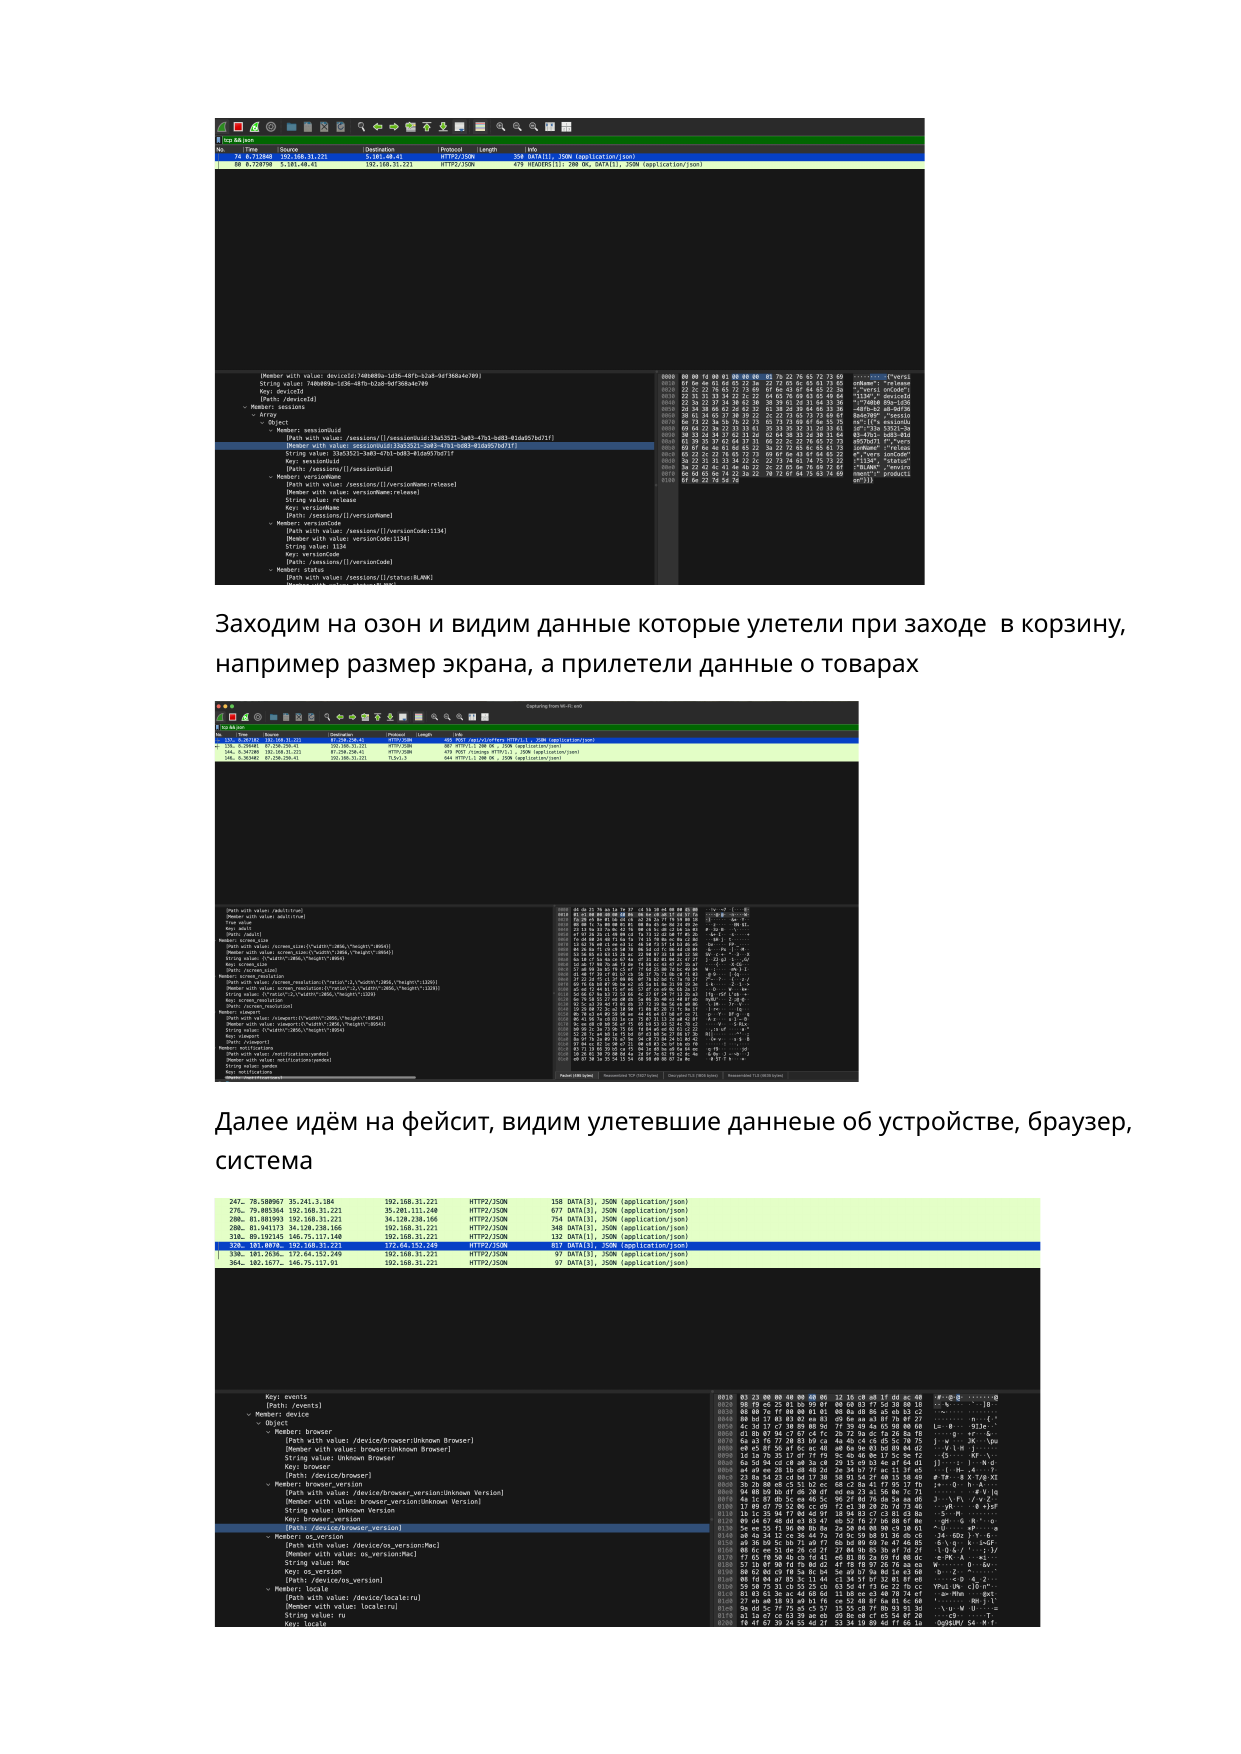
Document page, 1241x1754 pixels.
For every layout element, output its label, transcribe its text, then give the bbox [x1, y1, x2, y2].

picture [214, 1198, 1041, 1627]
picture [214, 118, 925, 585]
text Далее идём на фейсит, видим улетевшие даннеые об устройстве, браузер, система [215, 1103, 1152, 1177]
picture [214, 701, 859, 1082]
text Заходим на озон и видим данные которые улетели при заходе в корзину, например размер экрана, а прилетели данные о товарах [215, 606, 1152, 679]
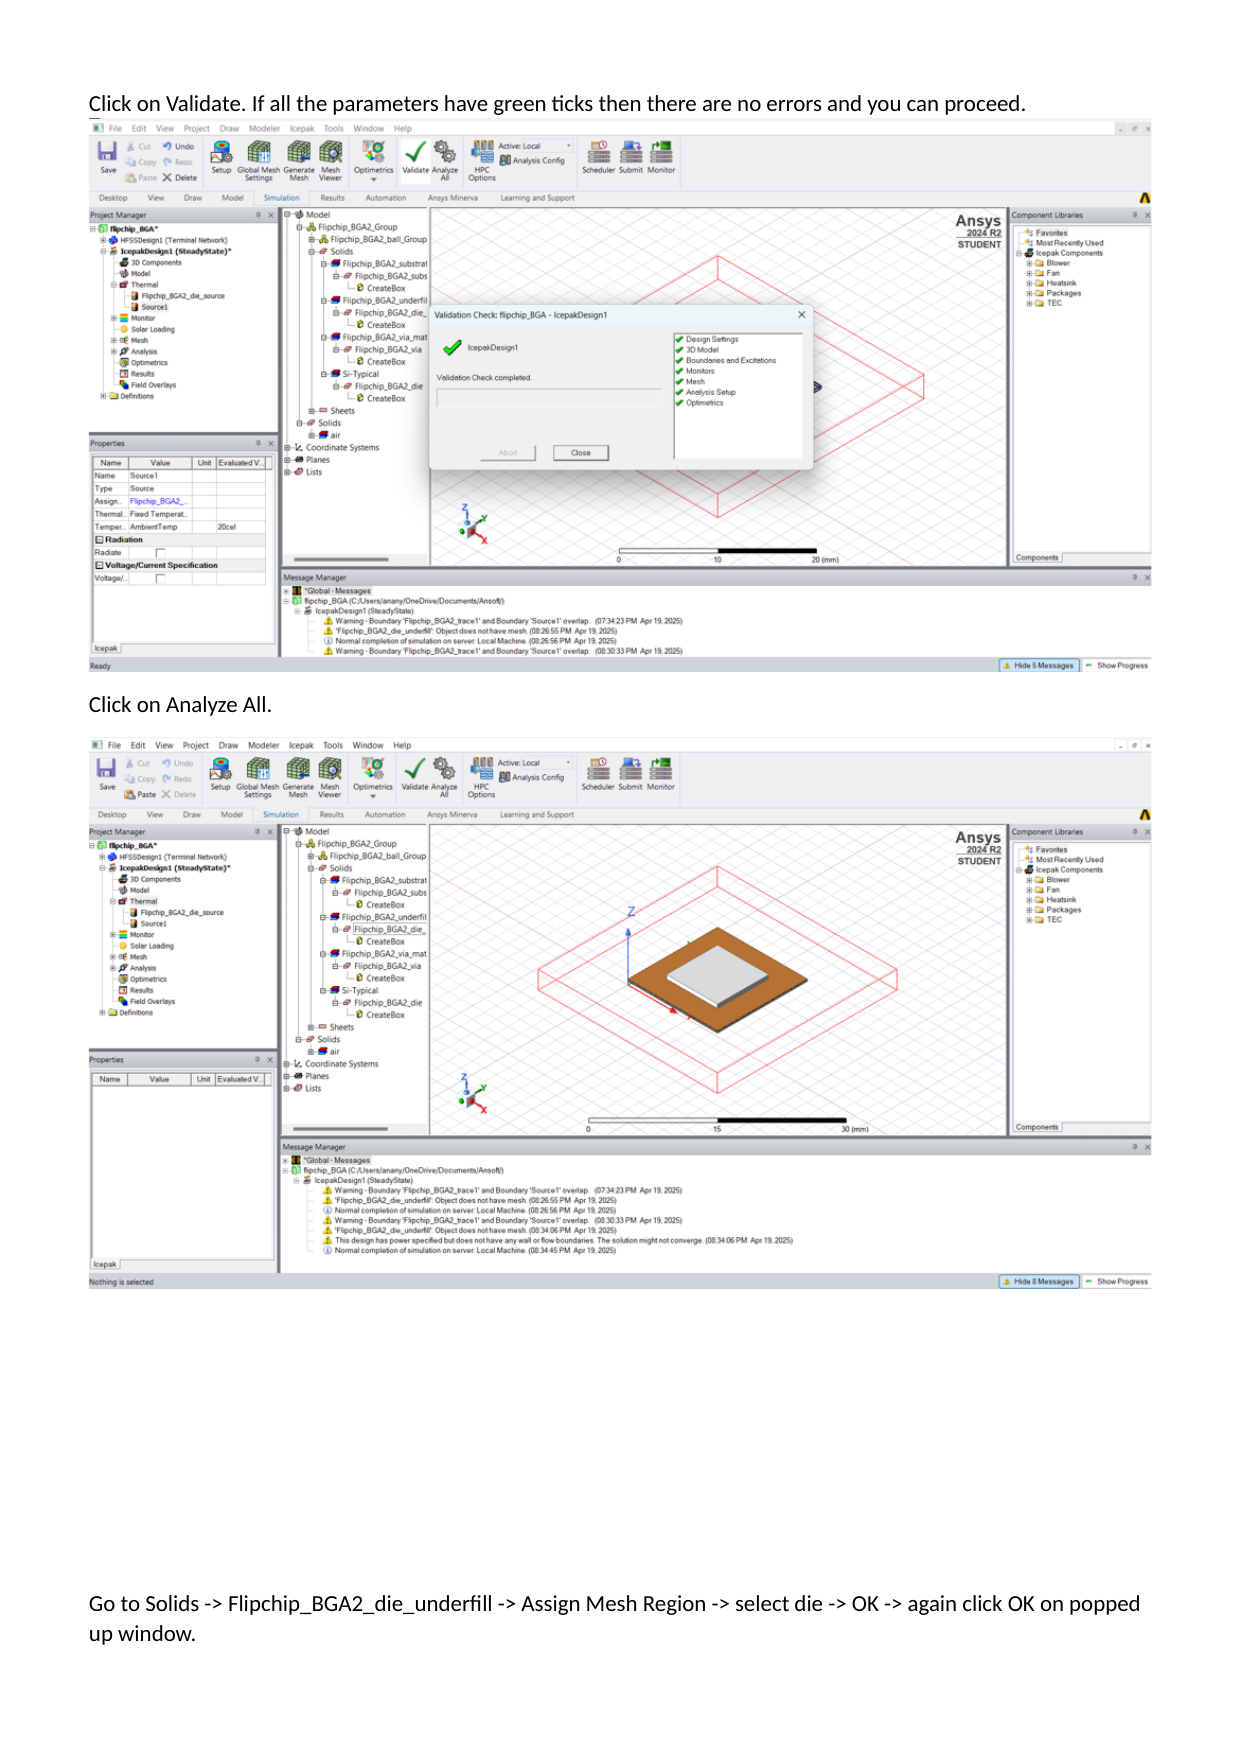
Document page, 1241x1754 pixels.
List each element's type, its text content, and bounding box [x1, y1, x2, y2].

text Click on Analyze All. [89, 690, 1152, 718]
picture [88, 737, 1152, 1289]
text Click on Validate. If all the parameters have green ticks then there are no errors and you can proceed. [89, 89, 1152, 118]
picture [88, 118, 1152, 672]
text Go to Solids -> Flipchip_BGA2_die_underfill -> Assign Mesh Region -> select die -> OK -> again click OK on popped up window. [89, 1589, 1152, 1647]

━━━━━━━━

*Activity*
Reproduce the material exactly. Pictures stay out.

*Answer for this exercise*
Document page, 1241x1754 pixels.
For every layout element, output its label, transcribe its text, then give the bbox [x1, y1, x2, y2].

picture [214, 1198, 1041, 1627]
picture [214, 118, 925, 585]
text Далее идём на фейсит, видим улетевшие даннеые об устройстве, браузер, система [215, 1103, 1152, 1177]
picture [214, 701, 859, 1082]
text Заходим на озон и видим данные которые улетели при заходе в корзину, например размер экрана, а прилетели данные о товарах [215, 606, 1152, 679]
Document page, 1241x1754 pixels.
List each element's type, its text content, and bounding box [x1, y1, x2, y2].

text Click on Analyze All. [89, 690, 1152, 718]
picture [88, 737, 1152, 1289]
text Click on Validate. If all the parameters have green ticks then there are no errors and you can proceed. [89, 89, 1152, 118]
picture [88, 118, 1152, 672]
text Go to Solids -> Flipchip_BGA2_die_underfill -> Assign Mesh Region -> select die -> OK -> again click OK on popped up window. [89, 1589, 1152, 1647]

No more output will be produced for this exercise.